Jennifer wants a baby. She is cute, young and inquisitive. Nan wants a baby too. She’s got money. She’s ruthless, stern and will do anything - lie, bribe or steal - to get one.
Skipper is tall and blonde. She can’t deliver a healthy baby, but she wants one too.
Eileen wants nothing more than to be a good mother, to be the pillar of strength and nurturing to a helpless and needy baby girl.
Gayle has made mistakes in life, but she’s older now and wants to be a fair mother, a friend to her child. Then there is Leslie. She’s sick of men and wants to be a single mother.
So who gets the baby?
“Casa de los Babys” is a political and emotional drama that chronicles
the story of six American women from different backgrounds and principles, with one thing in common: each has found her way to South
America to adopt a baby. The circumstances of their stay create a dynamic that is certain to create competition, questioned confidence, and that thing women are known best for, bonding.
Writer-director John Sayles (“Sunshine State,” “Limbo,” “Men with Guns,” “Lone Star”) integrates the six Americans with the rest of the mostly-Mexican cast and crew with a great amount of social consciousness evidenced by his multi-faceted view of overseas adoption.
Each of the Americans has a different perspective and set of expectations: entitlement, worry, angst, patience, excitement. Sayles’ use of such diverse characters and personalities types is more than just an exercise in good character writing. It is a comment on the complexity of the issue at hand.
He combines the Americans’ perspectives with that of the local mothers, the young, often religious, certainly poor women stuck with a hard
decision to make: adoption or abortion. For many, it is common to give up a child to the “House of the Babies.”
As the movie continues, the women begin to reveal the deeper aspects
of their lives and personalities. In the best scene of the movie, arguably one of the best dramatic dialogues of all time, a local maid, Asuncion (Vanessa Martinez), and Eileen share the intense feelings they have about motherhood and adoption.
What makes this scene so powerful is that neither woman understands the
other’s language. Asuncion’s dialogue is in Spanish with English subtitles while Eileen speaks in English. Yet, it is clear that the two women can relate to each other’s emotions, albeit from opposite sides of the situation. And, the emotions are strong enough to carry themselves without the usual cheesiness of most tearjerker scenes.
But Sayles doesn’t stop there. He also shows the perspective of the
children; the implied perspective of those adopted, and the reality for
those left behind. In a sense, this perspective solidifies the overall tone of the movie. It epitomizes the clash of worlds that surrounds the
innocence of babies who just need to be held and cared for.

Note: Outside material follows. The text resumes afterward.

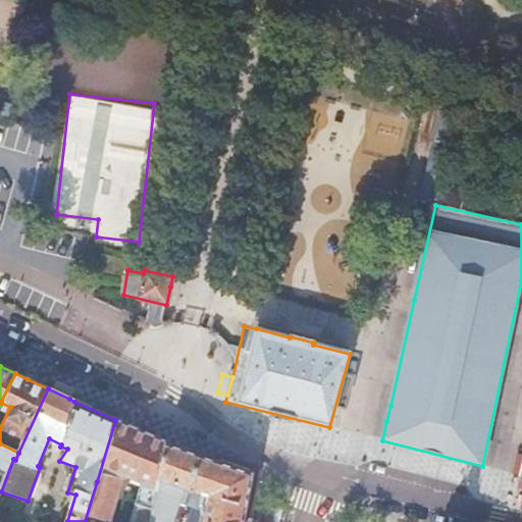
[(386,421),(390,406),(375,402),(371,417),(386,421)]
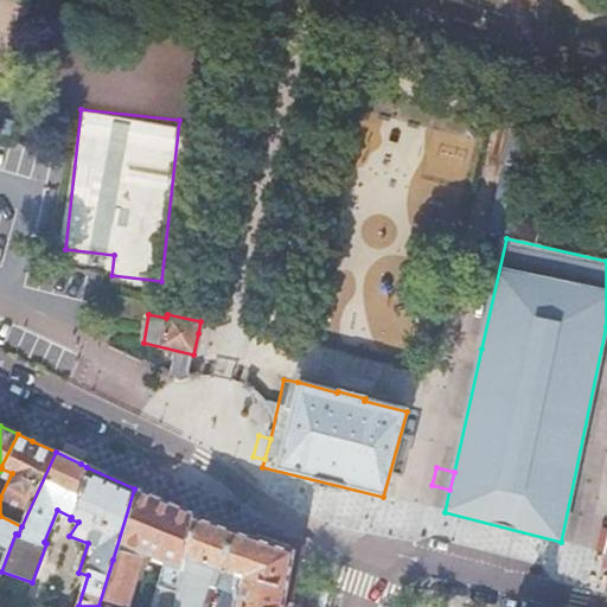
[(98,606),(174,606),(180,576),(192,516),(163,503),(134,489),(113,560),(98,606)]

For example, Nan, in a moment of neurotic desperation, threatens her local lawyer for not getting her adoption application cleared fast enough. She tries to bribe him and says, “At this rate the baby will be talking full sentences by the time we get it. I don’t want to have to undo all that ... These are crucial months for learning.”
After Nan leaves, the lawyer sarcastically quips, “I’m sorry ma’am, but
we do not accept American Express for our babies. But for your convenience there is an ATM in the lobby.”
The son of the proprietor of the Casa de los Babys voices his
anti-imperialist sentiment over beers with his friends one evening. They discuss the “American mothers” and their desire to adopt South
American babies in order to give them “better” lives in the North. “We give them the raw material and they refine it,” he said.
Although the acting and directing is superb, the only fault of “Casa
de los Babys” is that it brings up too many issues and is unable to come full circle with any of them. It is hard to accomplish this with about 10 main characters, all well developed and crucial to the story, but all vying for the same screen time.